What was she going to do with this kid, for one, once all was said and done? Give it up for adoption? Raise it?
What had House asked her so long ago, when she'd flipped out about his handling of yet another patient?
"Who did you lose?" he had asked. "Was it a baby?" Not for the first time, she had wanted to strangle House, or break his nose, or do whatever it took to get him out of her head with all his sarcasm and cynicism. Until she'd convinced herself he wasn't an evil man but a broken bird. A broken bird that needed to be cradled in her arms until everything was all right.
How stupid had she been? How stupid did she continue to be? This whole thing had been a mistake… unless, of course, it hadn't been.
She was still hanging over the edge, trying to figure out whether it wouldn't be better to just go home and come back later, when the hard part was over, and figure it out then. After all, she could go back to Chicago, have the baby there and then bring the kid back. But she was afraid that once she touched down again, she would never want to return. Then what would she do? Who would she be? It wasn't as if she had any doubts that she could juggle it – being a mom and a doctor. That would be some kind of cheap eighties sitcom plot.
It was that, if she left, the meaning would all fall apart. And Cameron had tried to build a life on meaning, a career on meaning.
The door opened and House entered.
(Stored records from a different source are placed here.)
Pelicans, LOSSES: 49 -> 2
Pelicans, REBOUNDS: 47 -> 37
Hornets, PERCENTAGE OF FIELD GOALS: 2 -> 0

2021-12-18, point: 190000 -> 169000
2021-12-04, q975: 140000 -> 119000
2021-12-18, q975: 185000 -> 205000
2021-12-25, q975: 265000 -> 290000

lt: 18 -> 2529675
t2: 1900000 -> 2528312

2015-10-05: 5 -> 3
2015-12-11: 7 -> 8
She couldn't focus on him at first, could only hear the click-click, click-click of his cane against the floor.
"House!" Cameron exclaimed, and she hopped out of his chair, a little bit too fast.
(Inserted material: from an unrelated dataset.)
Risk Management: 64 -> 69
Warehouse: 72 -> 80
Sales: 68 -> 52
"No need to get up," House told her dryly. "It looks as if you've been waiting for me. What is it now? Are you going to bring me on the Maury show? Because regardless of the results, I think I can promise that I won't be doing any backflips."
Cameron rolled her eyes at him.
"I want to know that we're doing the right thing."
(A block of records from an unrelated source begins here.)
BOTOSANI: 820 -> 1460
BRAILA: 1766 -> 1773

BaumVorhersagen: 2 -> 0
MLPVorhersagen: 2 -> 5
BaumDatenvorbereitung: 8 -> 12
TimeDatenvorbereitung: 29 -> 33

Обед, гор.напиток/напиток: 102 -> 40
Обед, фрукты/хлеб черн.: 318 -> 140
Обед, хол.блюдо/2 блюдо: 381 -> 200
"That's not why you're here. You're Cameron – to you, you're always doing the right thing, even when you're not."
Cameron snorted.
"What do you mean? Quit giving me riddles, House. I'm feeling like I'm just… doing stupid stuff and thinking it's going to make a difference. But it doesn't make a difference, because nothing does. You're going to…" she trailed off.
"What makes you unable to say it? Why are you even wrapped up in knots about it, Cameron?"
She glared at him.
"I can't be upset that you're terminally ill? What, is that the newest of the House Rules? Are you that bent out of shape if anyone dares show any kind of emotion? Ever hear the phrase 'repressed'?"
"Oh, are we talking about Freud now?" House asked, "Because I'm sure that he would have a lot to say about my long, hard cane."
Cameron let out a snort.
"I don't even know why I bother talking to you at all, House. I can see why Cuddy broke it off with you. She ought to be canonized for putting up with you as long as she did."
"She stuck around because of my long, hard cane. Weren't you listening?"
"Sounds more like a compensatory mechanism," Cameron fired back. "See, I can make snarky remarks about Freud, too."
House moved his hands to her waist. She could hear him breathing in.
"What would Freud say about this?"
She wanted to tell him that he was an idiot, that she had been wasting her time putting up with him again, and that there was no way in hell she was about to sleep with him, right here in his office. She pictured the old movies, where women pushed men away or slapped them across the face and asked things like "What do you take me for?"
Maybe it was the hormones, or maybe it was an obnoxious part of her brain or heart, but she didn't do either of those things.
She pressed her lips against House's and held on for dear life.